— Begin SUPPLIED PASSAGE —

In our previous blog post on Value Iteration & Q-learning, we introduced the Markov Decision Process (MDP) as a helpful model for describing the world, and we described how a robot could apply Reinforcement Learning (RL) techniques to learn a policy, $\pi: S \rightarrow A$, that maps the state of the world, $s \in S$, to the action the robot should take, $a \in A$. The goal of RL is to learn the optimal policy, $\pi^*$, that maximizes the expected, future, discounted reward (or return), $V^{\pi}(s)$, the agent receives when starting in state, $s$, and following policy, $\pi$ as given by the equation below.

\begin{align}
\pi^* = \text{arg}\max\limits_{\pi \in \Pi} V^{\pi}(s) = \text{arg}\max\limits_{\pi \in \Pi} \sum\limits_{s’}T(s,\pi(s),s’)[R(s,\pi(a|s),s’) + \gamma V_{\pi}(s’)]
\end{align}

We note that, in the tabular setting (e.g., for value and policy iteration, where one uses a look-up table to store information), the policy is deterministic (i.e, $\pi: S \rightarrow A$). However, when we move to deep learning-based representations of the policy (see the section on Policy Gradient below), the policy typically represents a policy distribution over actions the robot would sample from for acting in the world (i.e., $\pi: S \rightarrow [0,1]^{|A|}$).

— End SUPPLIED PASSAGE —

**GOALS**
a. In the reinforcement learning passage, what kind of policy is used in the tabular setting?
b. Copy the reinforcement learning passage word for word, starting at "In our previous" and ending at "the equation below.".
Work only from the reinforcement learning passage.

— Begin SOURCE DATA —

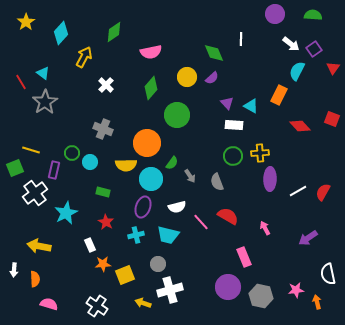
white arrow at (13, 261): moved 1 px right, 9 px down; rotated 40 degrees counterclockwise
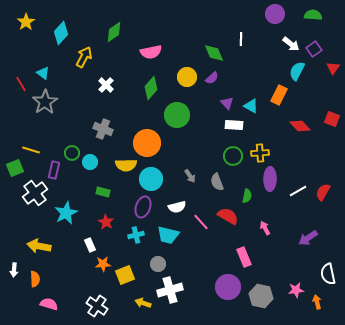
red line at (21, 82): moved 2 px down
green semicircle at (172, 163): moved 75 px right, 33 px down; rotated 24 degrees counterclockwise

— End SOURCE DATA —

**PER-TASK OUTPUTS**
a. A deterministic policy.

b.
In our previous blog post on Value Iteration & Q-learning, we introduced the Markov Decision Process (MDP) as a helpful model for describing the world, and we described how a robot could apply Reinforcement Learning (RL) techniques to learn a policy, $\pi: S \rightarrow A$, that maps the state of the world, $s \in S$, to the action the robot should take, $a \in A$. The goal of RL is to learn the optimal policy, $\pi^*$, that maximizes the expected, future, discounted reward (or return), $V^{\pi}(s)$, the agent receives when starting in state, $s$, and following policy, $\pi$ as given by the equation below.